I met a couple of knappers there and they showed me where to find obsidian and how to knap obsidian knives and arrowheads. I never came close to being as good at it as they were, but it was interesting to learn. I still have a few of my points.
Just over the ridge from the park was a small draw ringed by pines and Junipers. A tiny creek wound through the draw and was surrounded by a stand of Quakies. Many with carvings on them. There must have been a homestead there at some time as a few pieces of foundation from a log cabin could be seen.
After a long day in the saddle I would often take Max, the wonder cow dog, and a rifle and go there to explore. Or just read if there was enough daylight left.
On one of my trips around I came on some big nests up in the pines. When I got back to camp I asked the Cowman what had made them. "woodrats," he explained.
Thereafter we always opened the hood on the pickup before we took off in the mornings to make sure they hadn't made nests in the engine overnight.

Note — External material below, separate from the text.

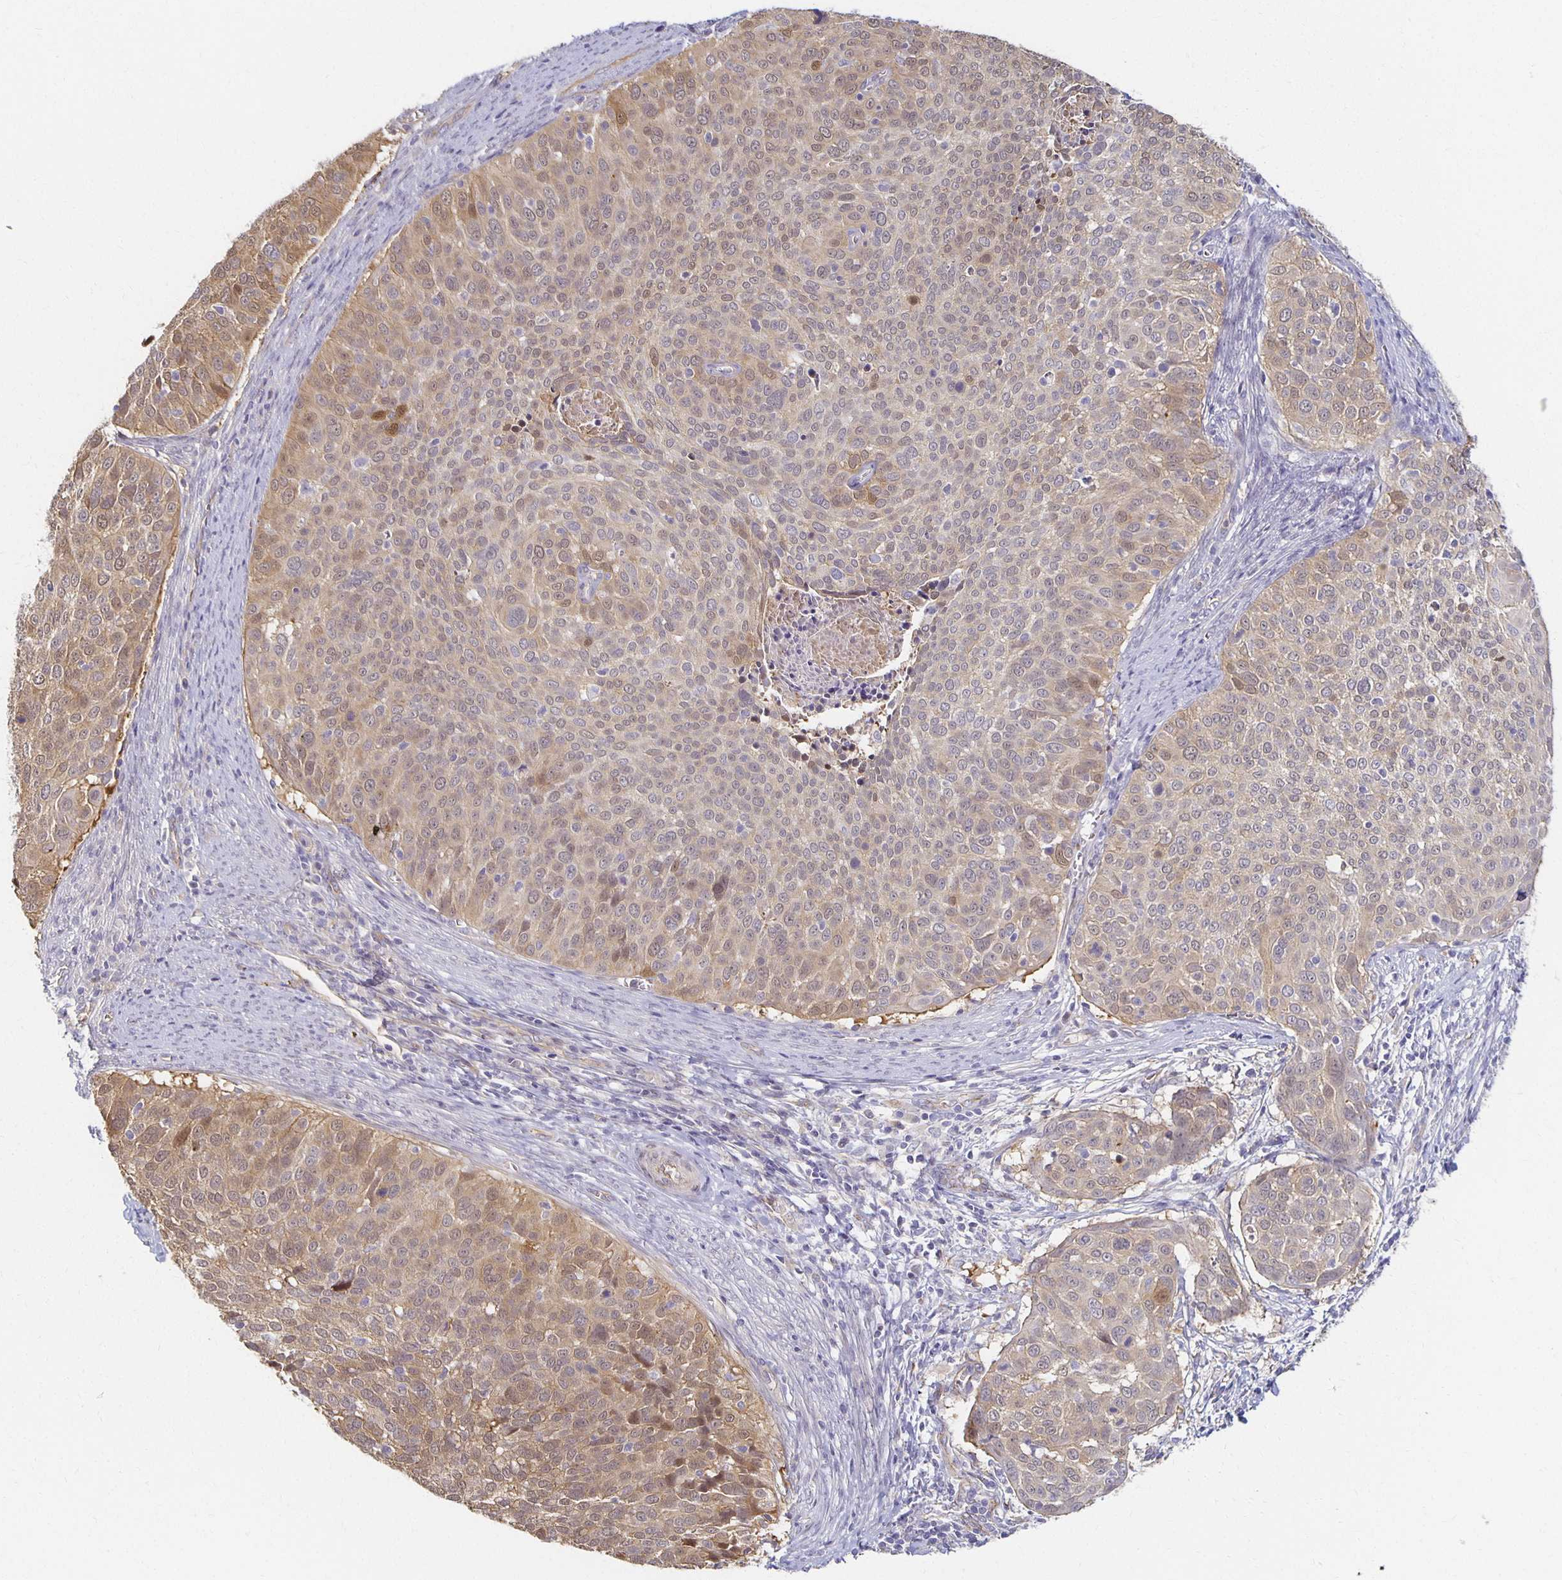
{"staining": {"intensity": "moderate", "quantity": "25%-75%", "location": "cytoplasmic/membranous,nuclear"}, "tissue": "cervical cancer", "cell_type": "Tumor cells", "image_type": "cancer", "snomed": [{"axis": "morphology", "description": "Squamous cell carcinoma, NOS"}, {"axis": "topography", "description": "Cervix"}], "caption": "An immunohistochemistry image of tumor tissue is shown. Protein staining in brown shows moderate cytoplasmic/membranous and nuclear positivity in cervical squamous cell carcinoma within tumor cells.", "gene": "SORL1", "patient": {"sex": "female", "age": 39}}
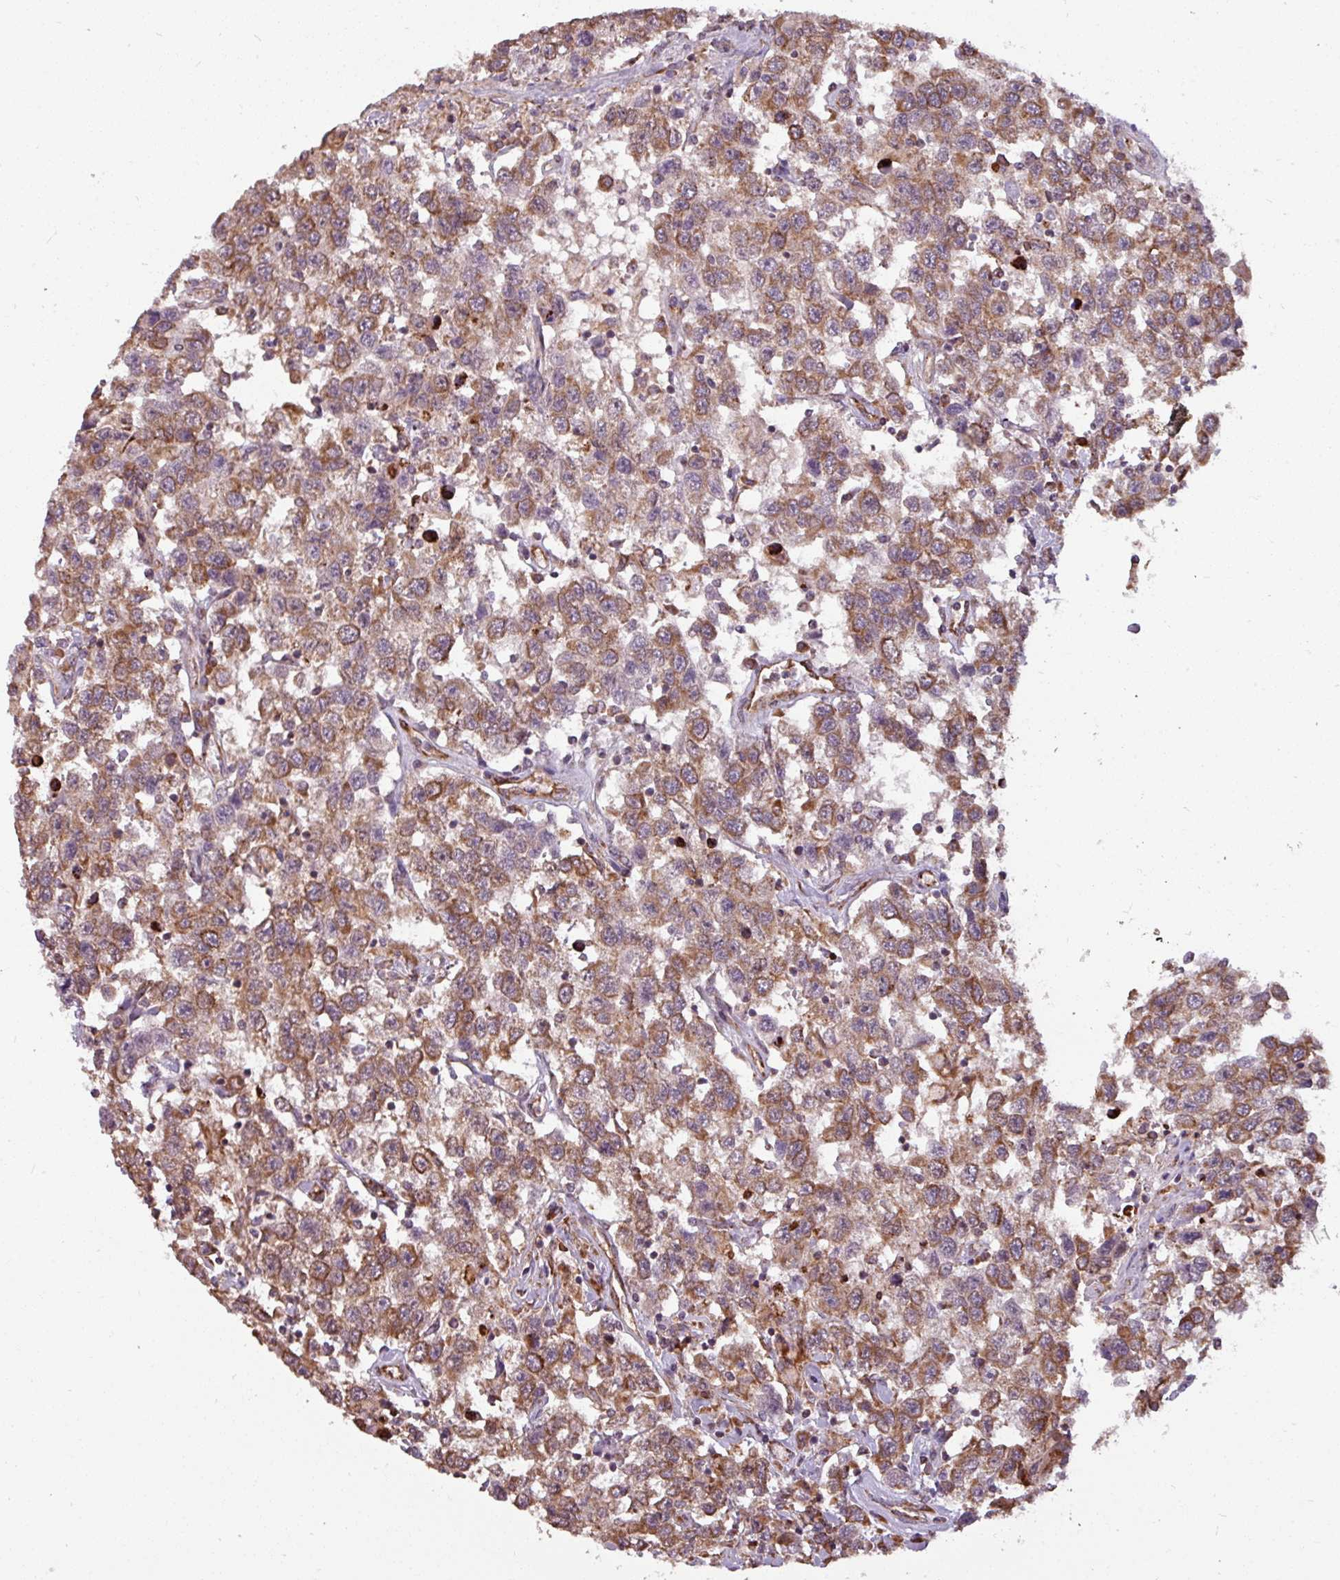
{"staining": {"intensity": "moderate", "quantity": ">75%", "location": "cytoplasmic/membranous"}, "tissue": "testis cancer", "cell_type": "Tumor cells", "image_type": "cancer", "snomed": [{"axis": "morphology", "description": "Seminoma, NOS"}, {"axis": "topography", "description": "Testis"}], "caption": "This is an image of immunohistochemistry staining of testis seminoma, which shows moderate expression in the cytoplasmic/membranous of tumor cells.", "gene": "MAGT1", "patient": {"sex": "male", "age": 41}}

One night as the Cowman and I were playing a game of Cribbage we heard a small scratching noise under the sink, damn mice. We thought we had done a fair job of sealing up the trailer so no mice could get in, but after that the Cowman got some high powered glow in the dark poison and put it in a bait station under the sink. No more scratching, or signs, so we kinda forgot about it.
After one very long day, as we sat at the dinner table playing the four millionth cribbage game, an unholy noisy ruckus came from under the sink. The Cowman signaled for quiet, tiptoed over to his boots, grabbed one and headed toward the door under the sink. He pulled open the door, and there was the damn biggest woodrat. He must have been chowing down on the bait, cause he positively glowed green. He took one look at the Cowman and launched himself at him. So, there is the green glowing woodrat attacking the Cowman, while the Cowman is swinging his boot, trying to get the upper hand. Round and round they went, with neither having much success other than to wreck havoc on the kitchen. Max who had been sleeping by the door came to stand by me and watch the show. Finally the woodrat made a mad dash back under the sink and escaped back outside through a small hole in the wall. The Cowman gave me the steely eyed look, and said "don't you dare laugh". I busted up laughing.
We never saw another that summer, I guess one was enough.